Pforzheim. Gleich zu Anfang senden sie ein SOS – der Hilferuf wird von zahlreichen Menschen gehört, und alle helfen bei der Wiederbelebung mit. Der Wiederbelebung einer Legende: Am Sonntagabend ist dank „Swedish Legend“ im CongressCentrum Pforzheim „ABBA“ wieder auferstanden. Die schwedische Popgruppe, die zehn Jahre gemeinsam unterwegs war, in den 1970er Jahren ihre größten Erfolge feierte und mit über 400 Millionen verkauften Tonträgern als eine der erfolgreichsten Bands überhaupt gilt, hat eine Frischzellenkur hinter sich.

ABBA wieder zum Leben erweckt

Charmanter fast noch als die zwei originalen Girls: Venera Jakupov als Anni-Frid (links) und Julie Hall als Agnetha.

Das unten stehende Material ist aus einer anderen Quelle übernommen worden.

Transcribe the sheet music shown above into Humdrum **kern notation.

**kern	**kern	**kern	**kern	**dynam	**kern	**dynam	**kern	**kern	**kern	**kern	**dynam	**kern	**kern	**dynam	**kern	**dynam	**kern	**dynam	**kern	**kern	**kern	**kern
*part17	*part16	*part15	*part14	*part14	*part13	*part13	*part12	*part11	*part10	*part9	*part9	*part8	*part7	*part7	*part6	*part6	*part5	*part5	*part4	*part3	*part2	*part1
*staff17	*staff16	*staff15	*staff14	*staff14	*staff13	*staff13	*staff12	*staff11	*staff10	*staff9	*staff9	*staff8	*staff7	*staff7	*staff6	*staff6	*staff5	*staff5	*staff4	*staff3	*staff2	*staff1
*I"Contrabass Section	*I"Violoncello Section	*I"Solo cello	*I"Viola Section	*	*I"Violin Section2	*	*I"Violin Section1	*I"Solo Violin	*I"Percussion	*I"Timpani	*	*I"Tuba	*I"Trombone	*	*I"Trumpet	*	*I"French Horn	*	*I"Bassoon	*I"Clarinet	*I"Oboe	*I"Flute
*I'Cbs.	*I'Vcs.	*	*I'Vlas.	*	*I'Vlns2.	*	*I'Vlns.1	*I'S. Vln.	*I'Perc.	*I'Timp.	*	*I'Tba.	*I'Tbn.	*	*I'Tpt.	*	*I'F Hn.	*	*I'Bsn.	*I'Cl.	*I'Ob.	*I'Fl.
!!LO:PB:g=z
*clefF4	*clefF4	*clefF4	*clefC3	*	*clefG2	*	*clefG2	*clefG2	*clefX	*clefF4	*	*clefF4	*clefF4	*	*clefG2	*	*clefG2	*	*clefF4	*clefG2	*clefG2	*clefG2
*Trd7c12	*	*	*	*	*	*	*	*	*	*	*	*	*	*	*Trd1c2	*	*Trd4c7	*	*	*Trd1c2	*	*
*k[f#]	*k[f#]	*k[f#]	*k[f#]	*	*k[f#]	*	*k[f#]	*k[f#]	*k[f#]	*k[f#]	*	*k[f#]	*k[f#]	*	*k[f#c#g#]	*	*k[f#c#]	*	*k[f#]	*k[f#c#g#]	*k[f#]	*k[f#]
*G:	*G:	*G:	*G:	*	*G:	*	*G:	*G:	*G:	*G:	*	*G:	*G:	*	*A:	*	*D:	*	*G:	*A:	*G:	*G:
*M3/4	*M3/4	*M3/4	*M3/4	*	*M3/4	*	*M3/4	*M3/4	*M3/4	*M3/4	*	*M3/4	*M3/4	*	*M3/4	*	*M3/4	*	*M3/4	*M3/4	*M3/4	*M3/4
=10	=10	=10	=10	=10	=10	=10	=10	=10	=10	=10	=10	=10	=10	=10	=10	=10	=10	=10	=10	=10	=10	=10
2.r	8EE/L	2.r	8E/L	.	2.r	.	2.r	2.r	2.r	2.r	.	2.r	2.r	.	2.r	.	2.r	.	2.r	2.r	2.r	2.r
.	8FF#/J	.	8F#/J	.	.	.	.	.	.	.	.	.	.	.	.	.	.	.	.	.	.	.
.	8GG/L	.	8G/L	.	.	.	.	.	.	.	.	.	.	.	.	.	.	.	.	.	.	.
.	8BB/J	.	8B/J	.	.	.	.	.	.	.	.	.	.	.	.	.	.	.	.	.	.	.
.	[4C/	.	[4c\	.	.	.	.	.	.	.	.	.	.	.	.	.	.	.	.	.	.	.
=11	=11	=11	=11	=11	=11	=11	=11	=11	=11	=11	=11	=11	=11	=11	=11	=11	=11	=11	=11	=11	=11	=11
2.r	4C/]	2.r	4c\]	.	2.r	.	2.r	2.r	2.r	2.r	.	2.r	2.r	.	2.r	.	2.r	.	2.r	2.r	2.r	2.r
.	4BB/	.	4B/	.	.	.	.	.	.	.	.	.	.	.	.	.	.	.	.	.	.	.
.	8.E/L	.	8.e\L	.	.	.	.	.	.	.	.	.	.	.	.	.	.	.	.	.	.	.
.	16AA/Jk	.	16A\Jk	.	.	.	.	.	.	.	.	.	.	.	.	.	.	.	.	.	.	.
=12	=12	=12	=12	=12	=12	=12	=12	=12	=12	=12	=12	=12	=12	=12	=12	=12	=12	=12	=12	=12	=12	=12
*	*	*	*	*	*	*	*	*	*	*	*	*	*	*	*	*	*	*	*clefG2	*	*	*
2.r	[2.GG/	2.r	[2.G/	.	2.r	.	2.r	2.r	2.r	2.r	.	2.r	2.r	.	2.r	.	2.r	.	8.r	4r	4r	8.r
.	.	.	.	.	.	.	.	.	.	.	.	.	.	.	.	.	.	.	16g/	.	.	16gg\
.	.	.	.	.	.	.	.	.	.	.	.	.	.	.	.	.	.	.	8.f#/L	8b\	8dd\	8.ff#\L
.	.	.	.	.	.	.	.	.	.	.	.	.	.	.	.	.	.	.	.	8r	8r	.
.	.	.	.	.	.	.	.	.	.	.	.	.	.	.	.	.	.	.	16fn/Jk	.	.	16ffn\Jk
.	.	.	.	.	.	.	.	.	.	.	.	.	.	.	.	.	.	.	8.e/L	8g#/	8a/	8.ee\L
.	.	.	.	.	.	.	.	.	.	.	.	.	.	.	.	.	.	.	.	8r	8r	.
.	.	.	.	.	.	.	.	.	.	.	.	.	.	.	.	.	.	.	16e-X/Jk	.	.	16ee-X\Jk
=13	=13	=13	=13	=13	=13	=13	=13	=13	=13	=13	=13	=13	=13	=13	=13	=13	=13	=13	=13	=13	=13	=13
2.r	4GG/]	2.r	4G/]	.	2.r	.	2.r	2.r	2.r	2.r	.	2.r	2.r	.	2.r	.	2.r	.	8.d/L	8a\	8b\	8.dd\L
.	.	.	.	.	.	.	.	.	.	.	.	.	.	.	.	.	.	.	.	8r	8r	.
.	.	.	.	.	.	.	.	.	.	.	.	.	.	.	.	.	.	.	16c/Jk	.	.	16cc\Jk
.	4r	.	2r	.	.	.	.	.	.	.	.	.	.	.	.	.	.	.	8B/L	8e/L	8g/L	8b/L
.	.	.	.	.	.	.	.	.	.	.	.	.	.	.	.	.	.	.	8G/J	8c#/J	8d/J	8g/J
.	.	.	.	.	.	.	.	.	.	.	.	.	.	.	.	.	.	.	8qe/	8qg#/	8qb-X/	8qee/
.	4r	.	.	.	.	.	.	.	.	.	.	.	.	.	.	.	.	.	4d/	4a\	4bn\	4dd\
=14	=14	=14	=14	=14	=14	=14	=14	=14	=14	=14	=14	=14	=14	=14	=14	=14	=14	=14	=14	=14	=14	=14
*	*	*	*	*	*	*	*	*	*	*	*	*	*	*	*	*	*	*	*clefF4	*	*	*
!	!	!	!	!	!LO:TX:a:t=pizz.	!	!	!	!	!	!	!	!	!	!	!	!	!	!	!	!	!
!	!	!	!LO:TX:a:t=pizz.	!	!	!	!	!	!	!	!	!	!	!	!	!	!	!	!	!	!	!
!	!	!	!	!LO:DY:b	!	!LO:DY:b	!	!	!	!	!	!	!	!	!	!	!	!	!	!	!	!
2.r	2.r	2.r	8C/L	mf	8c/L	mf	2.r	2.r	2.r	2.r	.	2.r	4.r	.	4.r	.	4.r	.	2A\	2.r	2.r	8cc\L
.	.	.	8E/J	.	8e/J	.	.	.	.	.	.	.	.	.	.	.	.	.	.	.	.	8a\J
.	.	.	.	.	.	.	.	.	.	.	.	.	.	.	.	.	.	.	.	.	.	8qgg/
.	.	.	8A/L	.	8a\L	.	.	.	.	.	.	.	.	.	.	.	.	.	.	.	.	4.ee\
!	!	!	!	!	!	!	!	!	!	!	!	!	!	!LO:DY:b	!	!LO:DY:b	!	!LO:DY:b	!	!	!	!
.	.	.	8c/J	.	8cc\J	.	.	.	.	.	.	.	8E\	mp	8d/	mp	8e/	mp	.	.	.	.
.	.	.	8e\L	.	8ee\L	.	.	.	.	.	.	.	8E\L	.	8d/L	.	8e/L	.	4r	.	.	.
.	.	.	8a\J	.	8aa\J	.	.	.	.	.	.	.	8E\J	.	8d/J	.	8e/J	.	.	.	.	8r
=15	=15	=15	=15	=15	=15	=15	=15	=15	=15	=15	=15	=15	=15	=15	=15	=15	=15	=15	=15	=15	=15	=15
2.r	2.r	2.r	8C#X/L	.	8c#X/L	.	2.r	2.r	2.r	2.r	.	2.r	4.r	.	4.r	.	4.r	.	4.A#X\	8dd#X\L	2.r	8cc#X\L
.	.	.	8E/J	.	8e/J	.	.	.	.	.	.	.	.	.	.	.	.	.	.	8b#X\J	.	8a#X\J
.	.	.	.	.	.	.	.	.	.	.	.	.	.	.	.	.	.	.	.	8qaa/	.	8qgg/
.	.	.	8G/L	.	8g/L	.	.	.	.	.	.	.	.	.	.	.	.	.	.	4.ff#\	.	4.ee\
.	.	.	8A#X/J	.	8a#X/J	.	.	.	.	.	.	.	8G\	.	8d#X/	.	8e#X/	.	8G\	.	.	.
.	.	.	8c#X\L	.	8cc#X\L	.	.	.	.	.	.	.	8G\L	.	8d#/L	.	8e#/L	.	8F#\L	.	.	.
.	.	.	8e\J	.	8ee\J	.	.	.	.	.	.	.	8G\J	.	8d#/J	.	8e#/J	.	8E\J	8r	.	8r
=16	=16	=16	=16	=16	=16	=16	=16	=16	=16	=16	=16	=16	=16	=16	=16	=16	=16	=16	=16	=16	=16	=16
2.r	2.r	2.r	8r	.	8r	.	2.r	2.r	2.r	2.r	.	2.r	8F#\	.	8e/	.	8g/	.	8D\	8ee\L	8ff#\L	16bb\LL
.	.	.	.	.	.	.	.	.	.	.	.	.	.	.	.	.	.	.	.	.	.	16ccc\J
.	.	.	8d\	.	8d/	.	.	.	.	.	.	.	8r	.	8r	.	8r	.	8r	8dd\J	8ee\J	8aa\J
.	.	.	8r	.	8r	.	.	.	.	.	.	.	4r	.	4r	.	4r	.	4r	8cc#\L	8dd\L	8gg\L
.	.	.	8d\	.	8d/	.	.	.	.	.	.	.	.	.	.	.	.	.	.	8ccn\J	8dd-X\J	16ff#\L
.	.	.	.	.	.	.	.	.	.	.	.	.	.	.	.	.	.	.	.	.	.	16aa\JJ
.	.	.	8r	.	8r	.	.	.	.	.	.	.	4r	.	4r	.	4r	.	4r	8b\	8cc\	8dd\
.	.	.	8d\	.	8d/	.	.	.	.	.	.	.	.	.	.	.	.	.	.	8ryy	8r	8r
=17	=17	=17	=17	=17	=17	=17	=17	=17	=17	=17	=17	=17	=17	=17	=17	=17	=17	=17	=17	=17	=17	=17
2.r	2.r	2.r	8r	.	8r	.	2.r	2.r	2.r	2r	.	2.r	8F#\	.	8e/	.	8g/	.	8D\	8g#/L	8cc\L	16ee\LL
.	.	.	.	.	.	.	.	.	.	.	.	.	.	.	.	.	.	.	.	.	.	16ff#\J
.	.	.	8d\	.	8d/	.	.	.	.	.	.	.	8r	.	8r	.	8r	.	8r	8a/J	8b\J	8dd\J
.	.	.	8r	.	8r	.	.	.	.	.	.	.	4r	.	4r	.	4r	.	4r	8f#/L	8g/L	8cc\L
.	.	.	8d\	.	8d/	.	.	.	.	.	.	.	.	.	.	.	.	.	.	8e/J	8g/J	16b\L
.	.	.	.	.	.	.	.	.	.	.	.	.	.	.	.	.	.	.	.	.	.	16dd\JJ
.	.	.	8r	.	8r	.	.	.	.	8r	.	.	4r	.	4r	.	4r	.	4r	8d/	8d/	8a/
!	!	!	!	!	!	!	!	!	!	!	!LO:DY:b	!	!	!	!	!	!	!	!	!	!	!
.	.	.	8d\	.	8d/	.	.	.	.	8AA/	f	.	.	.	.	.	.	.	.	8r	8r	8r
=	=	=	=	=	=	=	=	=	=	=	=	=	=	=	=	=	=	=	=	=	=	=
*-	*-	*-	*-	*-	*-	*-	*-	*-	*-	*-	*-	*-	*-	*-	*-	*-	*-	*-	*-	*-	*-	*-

Foto: Roth

Wenn nicht Björn und Benny fehlen würden könnte man die Sängerinnen Venera Jakupov (die den Part der dunkelhaarigen Anni-Frid übernimmt) und Julie Hall (die als blonde Wiedergeburt von Agnetha durchgehen kann) für die echten ABBA-Girls halten. Zumindest singen sie ausgezeichnet und bewegen sich mit einer Anmut und Präsenz, die den echten Vorbildern keine Schande macht. Im Gegenteil. Zu Recht gilt „Swedish Legend“ wohl als eine von Europas besten ABBA-Coverbands. „Swedish Legend – Absolute ABBA Tribute“ – mehr ABBA geht nicht. Könnte gut sein. Den Mund zu voll genommen hat der Marketing-Verantwortliche jedenfalls nicht. Das reißt schließlich auch das für Zurückhaltung bekannte Pforzheimer Publikum von den Sitzen. Dem Charme von Venera und Julie kann keiner lange widerstehen. Und die professionelle Band tut ihr Übriges, um den Abend zu einem Erfolg werden zu lassen.